Australia's central bank kept its cash rate at a record low of 2.5 per cent yesterday as a report showed past interest rate reductions had lifted home prices to historic highs, although there was little guidance on the chance of further cuts.
The Australian dollar jumped in response as many in the market had expected a more dovish tone from the Reserve Bank of Australia (RBA) after its monthly policy meeting. Instead, the central bank stayed mum on the outlook.
"The board will continue to assess the outlook and adjust policy as needed to foster sustainable growth in demand and inflation outcomes consistent with the target," RBA governor Glenn Stevens said.
Some had thought the RBA might specifically refer to there being scope to ease again if necessary, and reacted by slightly paring the chances of another rate cut in coming months.
Then again, minutes of the central bank's September meeting showed the board did not want to close off the possibility of further cuts, but neither did it want to signal an imminent intention to ease.
The RBA cut rates in May and August in large part because a long boom in mining investment had peaked and spending by other sectors had yet to fill the gap.
There are signs that low mortgage rates are reviving the housing market.
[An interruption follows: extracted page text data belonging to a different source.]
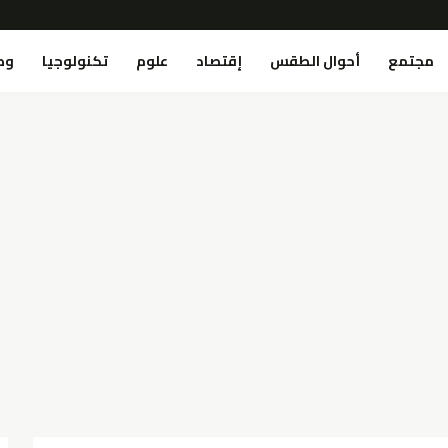
مجتمع
أحوال الطقس
إقتصاد
علوم
تكنولوجيا
وص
Approvals to build new homes grew 28 per cent in the year to July.
Home prices in the major capital cities rose 1.6 per cent last month from August to reach a record, according to property consultant RP Data. Sales at auctions have also been near historic highs, prompting much debate in the media about whether the market was entering a bubble.
The RBA has branded all the talk of bubbles as "unrealistically alarmist", noting that some gain in prices is needed to encourage developers to build more homes.
"One of the most positive outcomes of the strong housing market conditions is the flow-on effects for new housing construction," said RP Data's director of research Tim Lawless. "An uplift in the new housing sector is exactly what policymakers are hoping to see from the low-interest-rate setting."
Matthew Johnson, an interest rate strategist at UBS, said the RBA was "now more confident that the current setting in policy is getting the job done".
"That means that the barrier to cutting rates is getting higher in the future," he said. "I think the RBA is on hold this year with the risk of a rate cut next year."
Yet, low rates have had less luck in stimulating consumer spending. Ever since the global financial crisis, Australians have become more careful with their money, choosing to save more and borrow less, a painful sea change for retailing.
Figures from the Australian Bureau of Statistics yesterday showed retail sales edged up 0.4 per cent in August after a run of very soft months. Annual growth of 2.3 per cent was less than half the pace common for much of the previous decade.
Neither is the Australian dollar co-operating with policymakers who have been counting on a weaker currency to ease competitive pressures across the hard-hit manufacturing sector.
The aussie has rebounded about 4 US cents over the past month, partly in reaction to the US Federal Reserve's surprise decision to keep its asset-buying programme intact.
"A lower level of the currency than seen at present would assist in rebalancing growth in the economy," Stevens said yesterday.